I jumped in the water for a little bit in the late afternoon and found tiny mackerel hovering over deep pinnacles, large yellows patrolling the structure, and schools of yellowfin breezing by on the outside edge.  It is a truly magical place here underwater!

In the evening, red-tailed triggerfish flipped their tails behind the boat, picking up scraps from the fish we cleaned for dinner. 

We'll spend the evening here in the middle of nowhere, 150 miles from shore next to Rocas Alijos. Really can't think of a better place to be right now!

Adios,

Captain Chris


Baja's Islas San Benito
Rocas Alijos Freediving Expedition

June 10, 2007 Day 3 of 10

"Conditions still a bit off  so we're heading south a bit early."

The kelp laid in amber strands across the slate grey water as the sun rose behind the East Island.  The commercial fishing boats at anchor next to us were tuna pen tenders with their pens folded together on tethers trailing from their stern.  Tuna pens, thought to be a solution, but as proved with farmed salmon, now becoming a problem.

We weighed anchor and drove to the pinnacles where a solid current pushed from east to west.  The anglers from the boat capture a few white fish and calicos for Mark's delicious ceviche, however no yellowtail were spotted so we pulled our divers, buoys and anchor and started out early for Rocas Alijos.  

With a little extra time we trolled and fished kelp paddies with good luck for a few nice yellows and a couple yellowfin tuna before dark.  The water was a deep indigo blue and inviting in the late afternoon.  Water temps ranged from 58 degrees at Benitos to 63 degrees one hundred miles out.  

We have good reports for the weather south of here and look forward to getting in the water at the Rocas Alijos tomorrow.

Adios,

Captain Chris 


Baja's Islas San Benito
Rocas Alijos Freediving Expedition
June 9, 2007 Day 2 of 10

"Green cool water, uugghh!"

Dawn crept up grey and breezy with cooler, greener water than the night before, we trolled by a few kelp paddies looking for a yellowtail or tuna for dinner but found no one home. 

We arrived at Islas San Benito shortly after lunch and anchored on the east side of Yellowtail Alley on the upcurrent edge.  The scythe marked butterfly fish and purple hydrocoral were beautiful among the waiving palm kelp.
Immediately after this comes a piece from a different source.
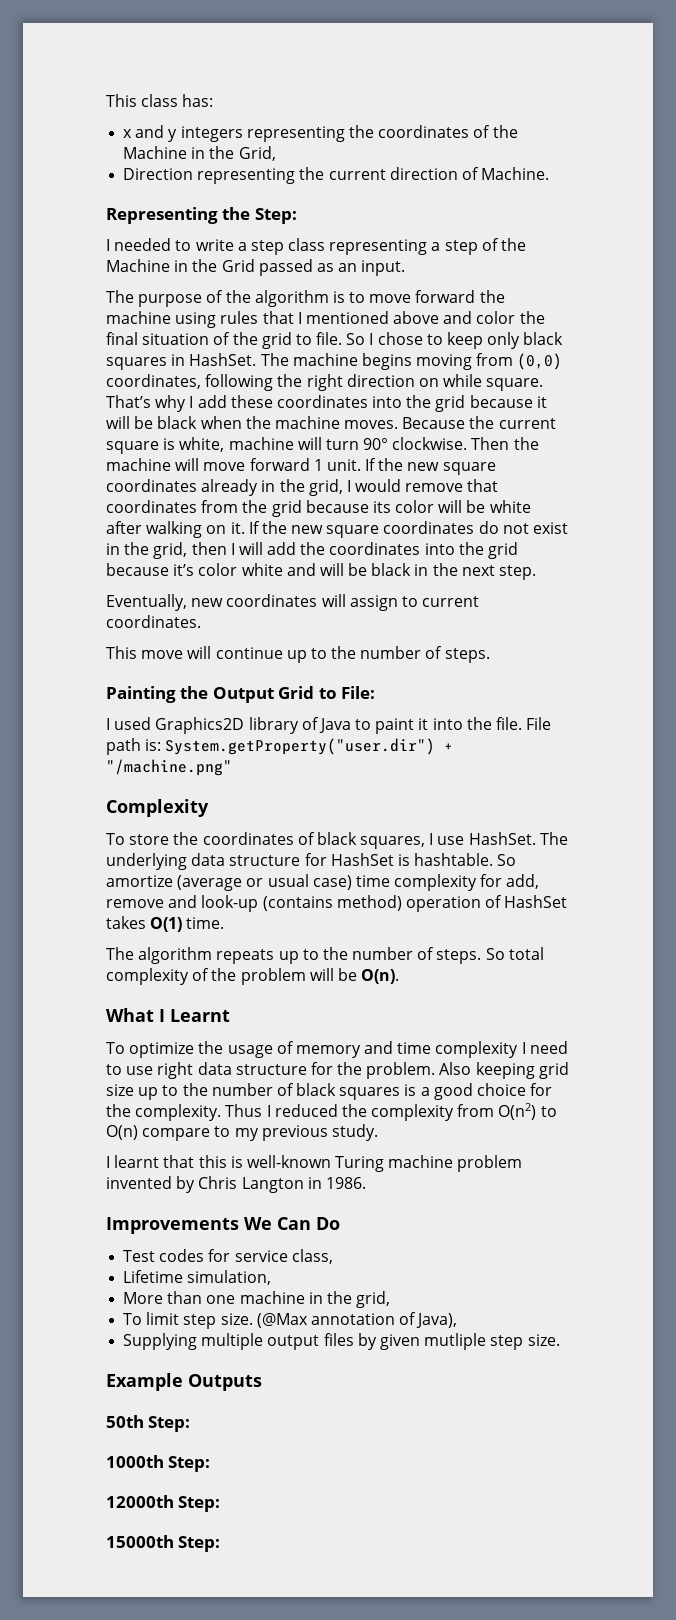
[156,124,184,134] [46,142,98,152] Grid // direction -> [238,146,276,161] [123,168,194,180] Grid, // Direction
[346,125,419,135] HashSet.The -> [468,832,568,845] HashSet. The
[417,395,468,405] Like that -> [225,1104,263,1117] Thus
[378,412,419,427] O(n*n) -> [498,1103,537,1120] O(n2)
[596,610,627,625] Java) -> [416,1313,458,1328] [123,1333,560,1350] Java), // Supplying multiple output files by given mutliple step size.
Our freedivers spent the afternoon in the water but the yellowtail and white seabass didn't come out to play. 

We'll spend the night here and try the other side of the island in the morning, hopefully with more success.  Still its good to be back at these three little islands and their relatively untouched kelp forests.

Hasta Manana,

Captain Chris

Enroute to Baja's Islas San Benito
Rocas Alijos Freediving Expedition
June 8
, 2007 Day 1 of 10

"The first leg of an 1000 mile journey."

The Pacific was calm and blue on the south side of the Islas Coronados as we churned our way southwards in our first leg of an epic trip almost five hundred miles south of San Diego.  Our group of twelve divers are as excited as kids at DisneyLand as the anticipation of our first ever expedition to Rocas Alijos is coming to fruition.

Several blue whales surfaced next to us, common dolphins frolicked under the bow wave and a pod of risso's dolphins appeared off our port bow.  It was a good start to our trip watching the sun set slowly off our beam.

Until Tomorrow,

Captain Chris

 

Santa Barbara Island
June 1, 2007 Day 1 of 2

"Sea lions and the bumpy ride..."

A lumpy ride out to Santa Barbara left us a little groggy this morning as we approached the dark silhouette of the island outlined in a gray marine layer.  We were happy to be approaching calm water as the 105 mile overnight ride had been a bit challenging.

We stayed in the shelter of the island from a mix of south and westerly swells, enjoying the company of bright-brown eyed sea lions, garibaldi, and shovelnose guitarfish.  Water temperature ranged from 58 to 59 degrees and the vis was a hazy 25 to 30 feet. 

The divers successfully completed some navigation dives and many made their first night dive this evening--congratulations!  We're off to San Clemente Island for a few more dives tomorrow and are hoping for better conditions.